Ships have no “hit points”;
each hit that penetrates Armor damages a specific ship system.
Hits that penetrate far enough can cripple or destroy a ship in one blow.
Space combat in Nomad is short and brutal.
Worlds
World building begins with the Referee populating a blank hex map with stars. Each hex represents a parsec. The Technology Age of an FTL Engine determines the maximum number of parsecs the ship can travel, constraining ship routes.
Instead of randomly generating (or assigning) lots of indirect influences on each planet, Nomad concentrates on a few direct attributes, also in plain English instead of a numeric scale. These attributes suggest the nature of the world, and the Referee can fill out the rest of the planetary record with descriptive text and plot hooks.
Once the Referee sketches out a planet, they can consult the book for sample NPCs, potential social encounters, and possible Patrons. For wilderness travel Nomad also has tables to randomly generate Xenofauna, i.e. alien animals. The process is a little more complicated than most Nomad rules, since each step in creation affects the next. (This reviewer tried to generate six xenofauna at once, and it was kind of a mess.)
License
In addition to character sheets and a blank sector map, the PDF of Nomad comes with an “XD6 System Reference”. This document, comprising most of the PDF’s text, is released under the Creative Commons Attribution License v4.0.
Conclusion
So much is packed into these 277 A5 pages that this reviewer has inevitably left something important out.

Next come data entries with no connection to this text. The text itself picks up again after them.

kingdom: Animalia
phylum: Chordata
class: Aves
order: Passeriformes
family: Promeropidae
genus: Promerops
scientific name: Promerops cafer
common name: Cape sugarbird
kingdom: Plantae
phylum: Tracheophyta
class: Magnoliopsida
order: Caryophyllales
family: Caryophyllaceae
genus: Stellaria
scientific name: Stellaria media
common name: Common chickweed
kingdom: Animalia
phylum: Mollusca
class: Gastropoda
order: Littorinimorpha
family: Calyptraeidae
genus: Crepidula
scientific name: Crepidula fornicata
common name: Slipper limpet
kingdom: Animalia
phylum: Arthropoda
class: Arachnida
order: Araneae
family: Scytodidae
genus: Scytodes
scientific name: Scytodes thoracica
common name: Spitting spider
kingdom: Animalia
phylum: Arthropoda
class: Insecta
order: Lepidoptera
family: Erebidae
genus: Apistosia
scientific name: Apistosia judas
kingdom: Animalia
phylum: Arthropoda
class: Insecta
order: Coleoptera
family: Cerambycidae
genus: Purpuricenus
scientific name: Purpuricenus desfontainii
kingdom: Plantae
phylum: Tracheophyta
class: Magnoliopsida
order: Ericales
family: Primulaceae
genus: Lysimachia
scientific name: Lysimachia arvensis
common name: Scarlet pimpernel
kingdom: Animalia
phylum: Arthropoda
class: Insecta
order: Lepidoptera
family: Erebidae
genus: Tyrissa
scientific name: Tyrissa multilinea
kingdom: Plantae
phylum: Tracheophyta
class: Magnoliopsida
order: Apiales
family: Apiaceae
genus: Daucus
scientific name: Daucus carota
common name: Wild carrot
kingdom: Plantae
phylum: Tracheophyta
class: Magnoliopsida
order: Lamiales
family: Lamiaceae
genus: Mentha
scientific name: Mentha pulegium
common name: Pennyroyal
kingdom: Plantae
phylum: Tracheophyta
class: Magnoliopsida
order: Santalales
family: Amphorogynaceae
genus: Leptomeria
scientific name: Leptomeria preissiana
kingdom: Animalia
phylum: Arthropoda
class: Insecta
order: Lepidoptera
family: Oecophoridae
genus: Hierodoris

Faster Than Light: Nomad has the feel of Classic Traveller but with modern and streamlined rules. One could use them for just about any science fiction game, from near-future cyberpunk to classic far-future space opera. However, Nomad’s sweet spot is in its Early Interstellar Age, where space ships take a week to travel between stars and pirates still ply the inky black. It’s an homage to the first space-based roleplaying game, but one that rebuilds that genre for a modern audience.